Copy Desk Daily, Aug. 4, 2020

Our team of copy editors reads and posts most of what you see on the websites for National Catholic Reporter, Global Sisters Report and EarthBeat. The Copy Desk Daily highlights recommended news and opinion articles that have crossed our desks on their way to you.

Pastoral change, new oratory spark dissent at suburban Detroit parish: "There is clearly some broken thinking going on that is causing great damage to the church. We are in a black-and-white, either-or situation here," Terry Gonda told NCR. Gonda, who is married to a woman, was the popular music director of St. John Fisher Chapel University Parish for the past six years, and she served as an assistant director for 30 years before that. The archdiocese dismissed her June 24. Longtime SJF members call her dismissal a "gut punch."

How to help the pandemic-stricken Amazon? 'Amazonize yourself,' says new campaign. Brian Roewe reports how the campaign "seeks to raise awareness of the many ways that COVID-19, the disease caused by the novel coronavirus, endangers communities and forests in the globally critical biome. It brings together a coalition of Catholic groups, indigenous peoples, scientists, researchers, actors and artists in defense of the Amazon."

Progressive millennials offer the church much hope and promise: Longtime NCR columnist Jamie Manson finished Emily M. D. Scott's new memoir For All Who Hunger. Manson has an interesting take on the memoir.

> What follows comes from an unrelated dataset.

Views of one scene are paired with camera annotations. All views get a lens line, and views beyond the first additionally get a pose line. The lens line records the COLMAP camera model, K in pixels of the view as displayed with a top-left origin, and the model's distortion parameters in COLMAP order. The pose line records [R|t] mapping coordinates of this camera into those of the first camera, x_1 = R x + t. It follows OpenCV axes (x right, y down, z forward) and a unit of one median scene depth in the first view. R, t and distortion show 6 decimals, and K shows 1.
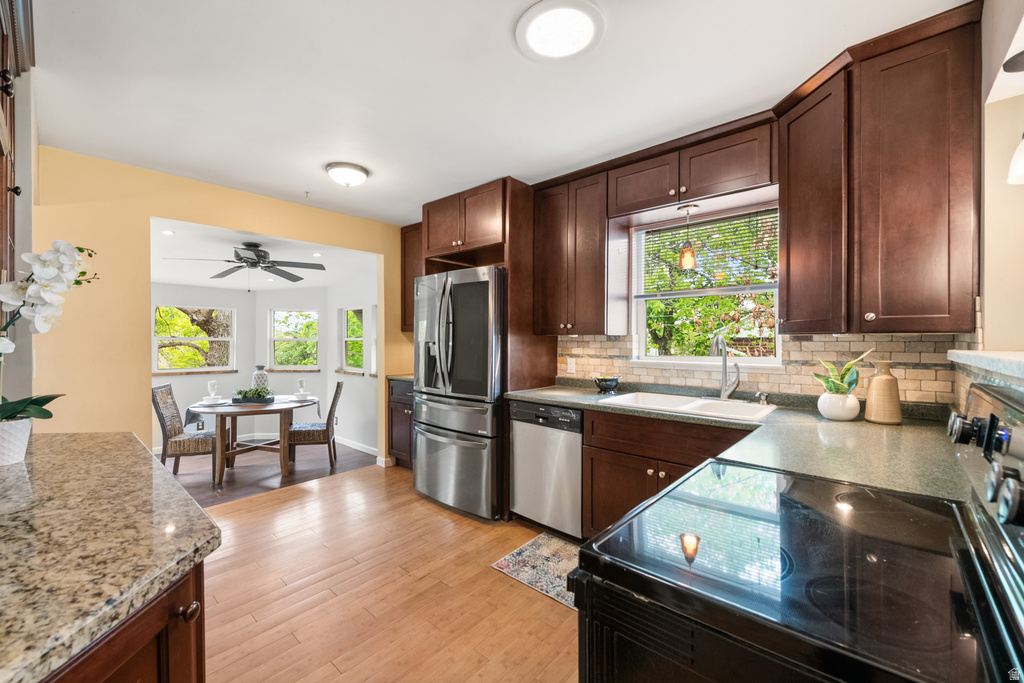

She calls For All Who Hunger "an inspiring and affecting answer to the question I have been getting for over a decade: 'Why aren't millennials interested in the church?' As I've said before, young progressives really do care about the church."

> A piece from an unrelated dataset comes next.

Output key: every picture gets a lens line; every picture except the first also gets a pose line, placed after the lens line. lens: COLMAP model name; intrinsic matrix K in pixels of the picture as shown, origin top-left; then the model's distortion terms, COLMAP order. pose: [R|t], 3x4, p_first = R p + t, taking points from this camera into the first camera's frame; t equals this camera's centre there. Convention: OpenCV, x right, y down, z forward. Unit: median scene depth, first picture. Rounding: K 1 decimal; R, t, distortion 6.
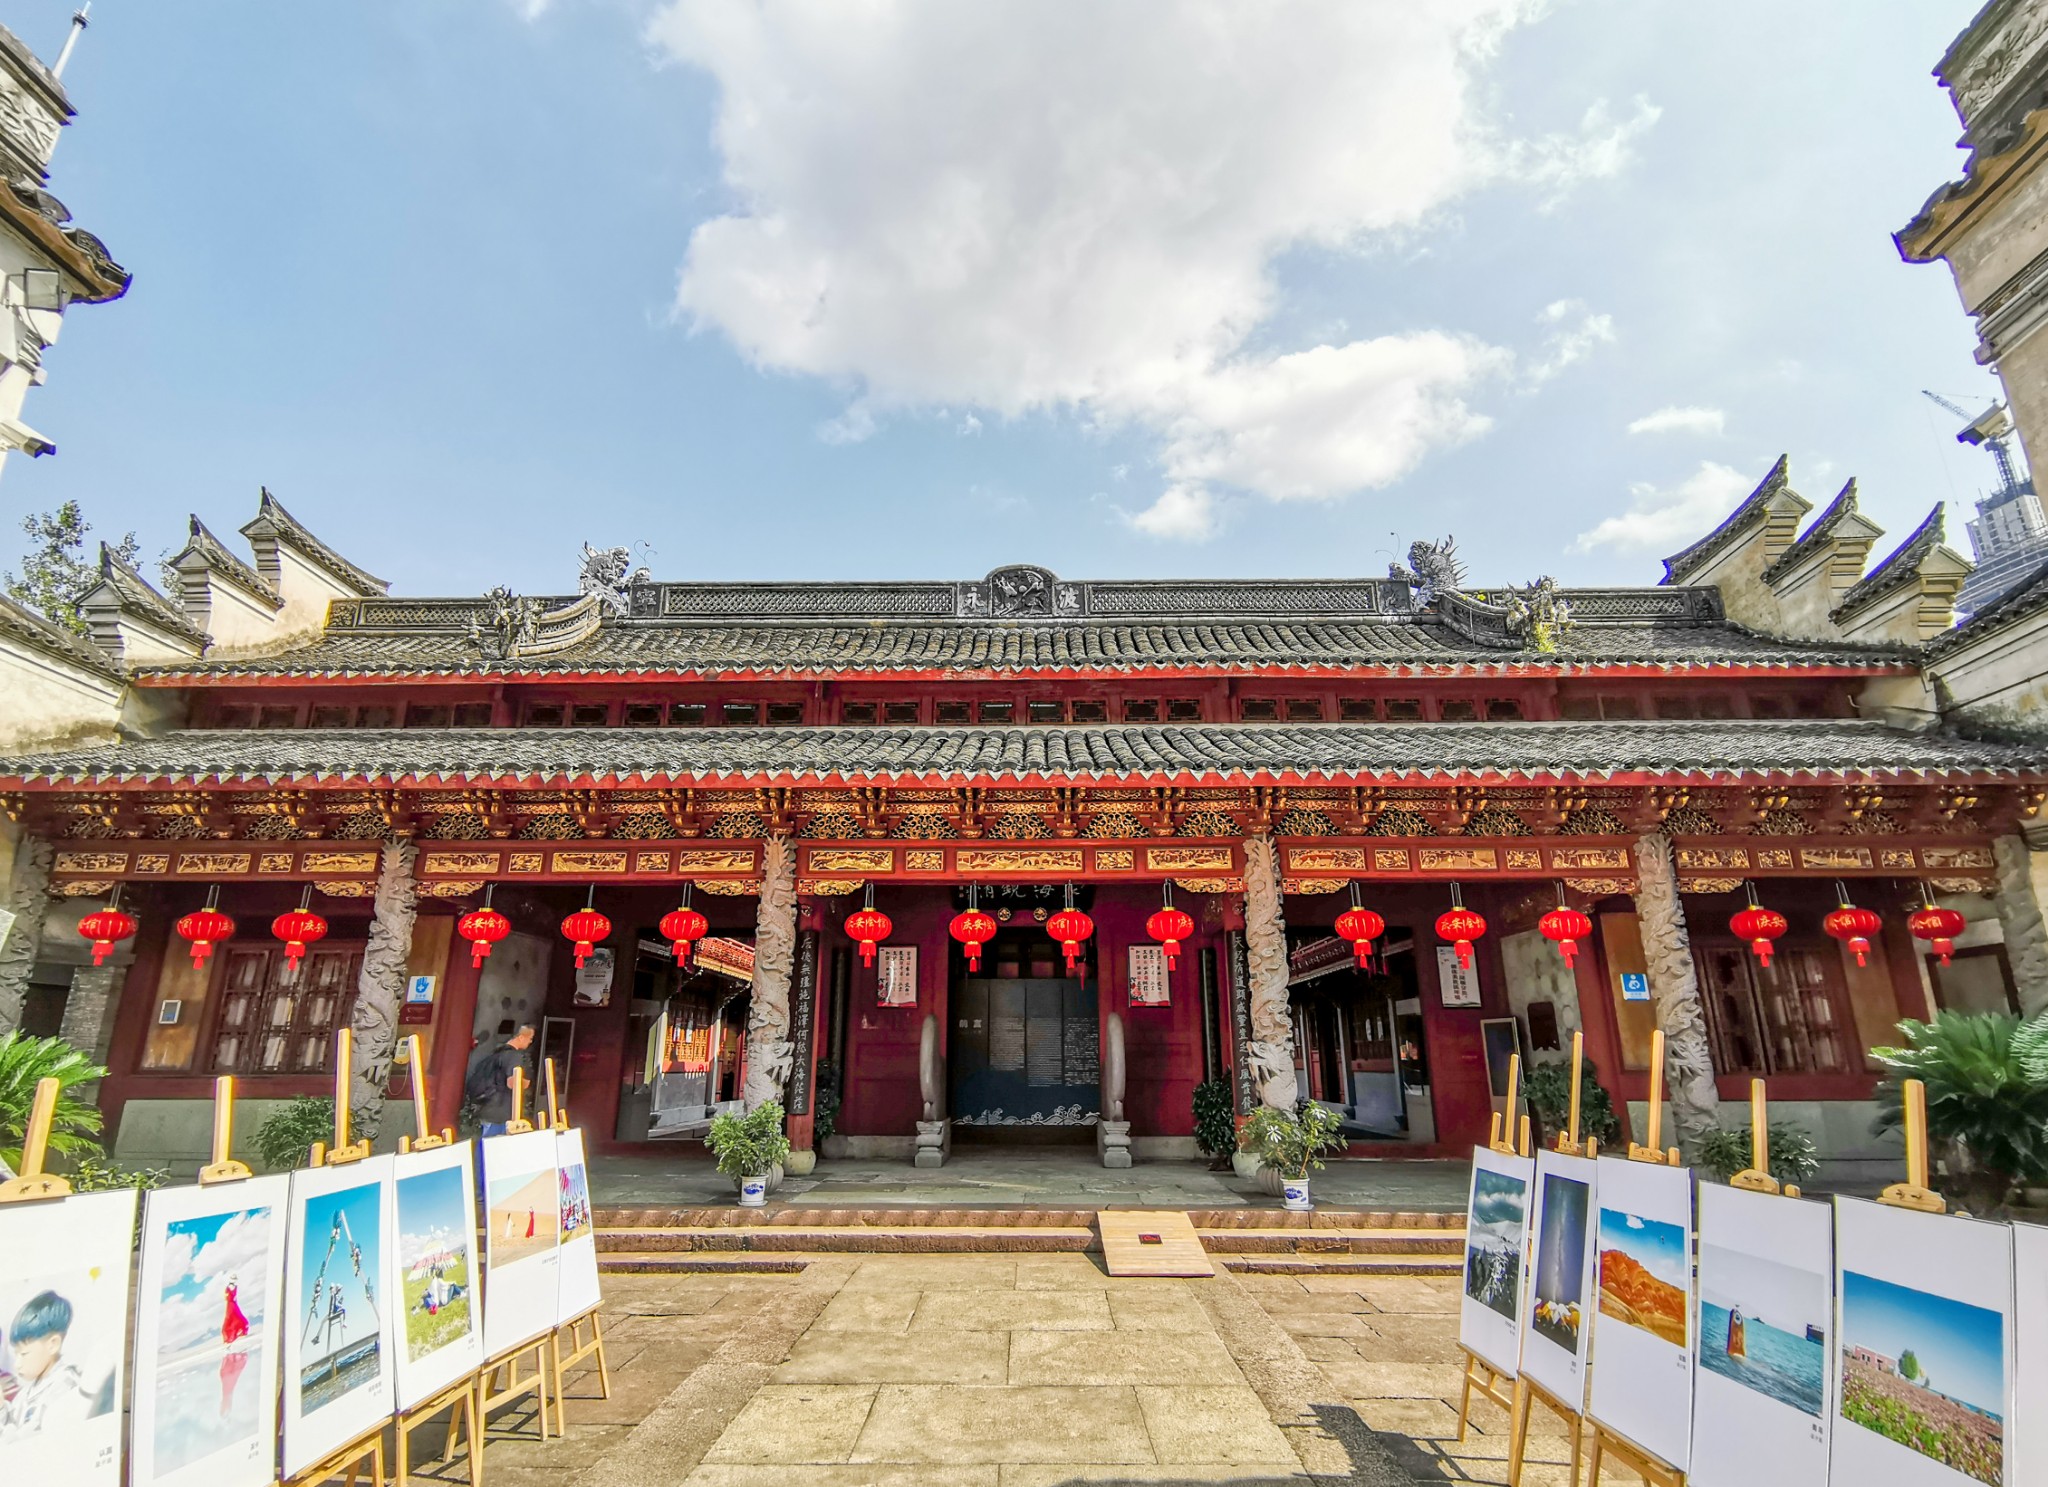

Bishop Barron hosts invite-only meeting to discuss 'rad trads,' online vitriol: Christopher White reports on Los Angeles Auxiliary Bishop Robert Barron's invite-only meeting of Catholic media professionals last week to discuss "disturbing trends in the online Catholic world." The content director for Barron's Word on Fire Catholic Ministries confirmed to White that the meeting served to discuss the online "culture of contempt" among Catholics; the rise of "tabloid style" news in the Catholic press; and the influence of the so-called "radical Traditionalist" (or "rad-trad") movements. Brandon Vogt called it "simply a bishop having a pastoral discussion with Catholic leaders in the media, in his capacity as shepherd of souls."

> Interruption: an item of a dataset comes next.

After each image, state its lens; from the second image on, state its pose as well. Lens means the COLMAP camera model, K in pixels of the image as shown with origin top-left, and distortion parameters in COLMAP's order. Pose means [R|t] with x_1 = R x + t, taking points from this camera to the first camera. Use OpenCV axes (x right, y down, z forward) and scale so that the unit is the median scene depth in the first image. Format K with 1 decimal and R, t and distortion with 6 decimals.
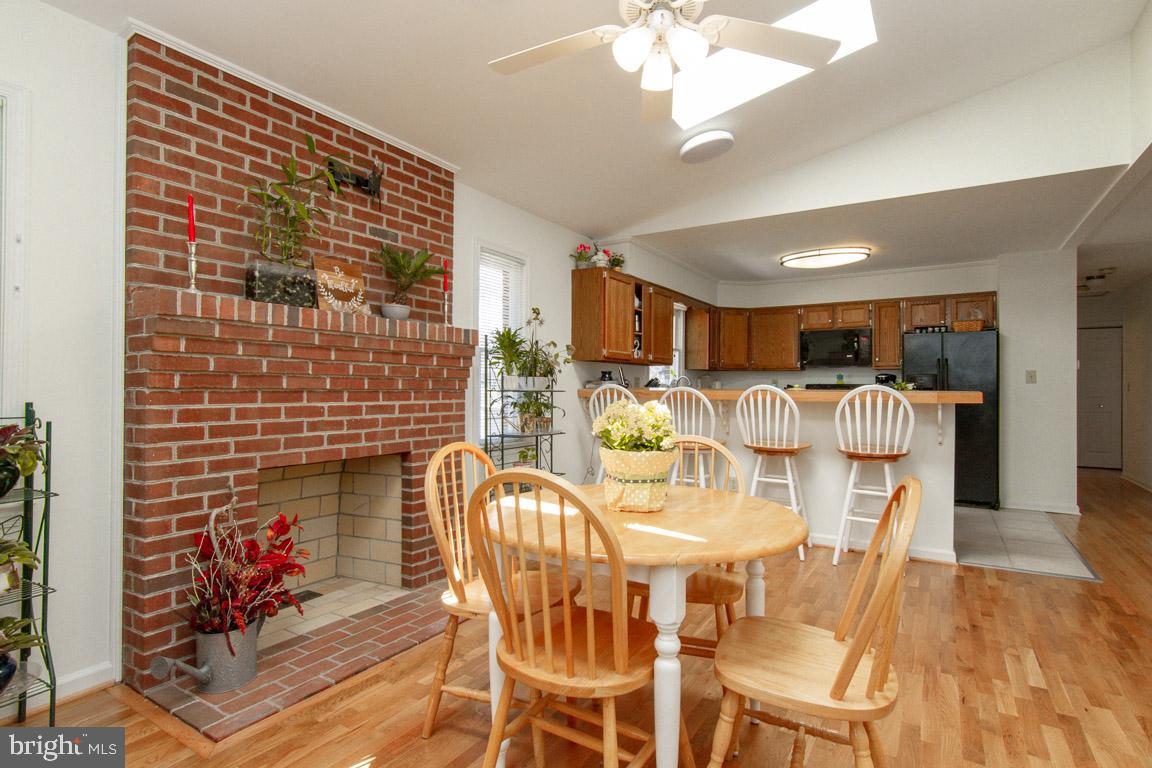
lens RADIAL K [[583.1, 0, 594.4], [0, 583.1, 380.4], [0, 0, 1]] dist [0.011980, -0.004551]
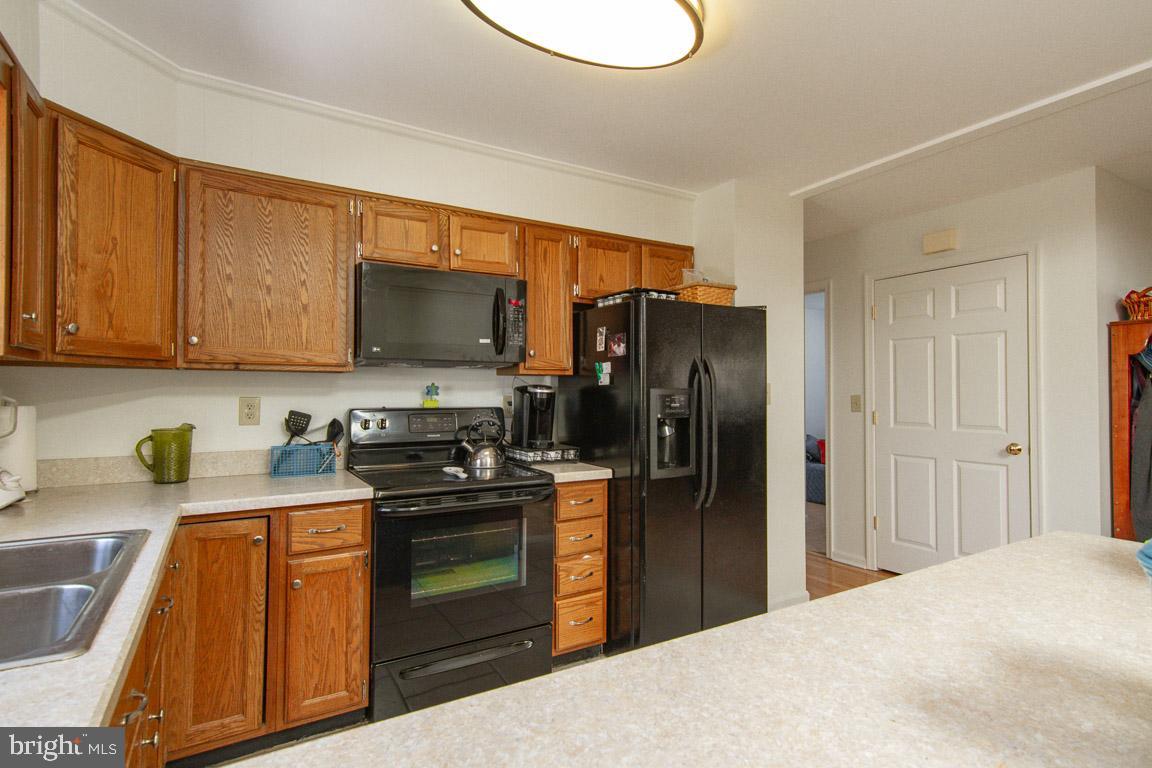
lens RADIAL K [[583.1, 0, 585.0], [0, 583.1, 382.4], [0, 0, 1]] dist [0.011980, -0.004551]
pose [[0.460716, 0.012652, 0.887458, 0.219415], [-0.009502, 0.999911, -0.009322, -0.019643], [-0.887497, -0.004137, 0.460795, 1.529061]]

Sarah Salvadore, one of NCR's outgoing Bertelsen interns, reports on one of the sites in the country most vulnerable to COVID-19: nursing homes. More than 40% of COVID-19 deaths in the U.S. have been linked to nursing homes, according to the Times. Salvadore spoke with leaders of nursing homes with Catholic ties. Some of them lost many residents in the first wave of the pandemic; all of them are preparing for what's next. 'Not out of this yet': Nursing homes face ongoing threat of COVID-19.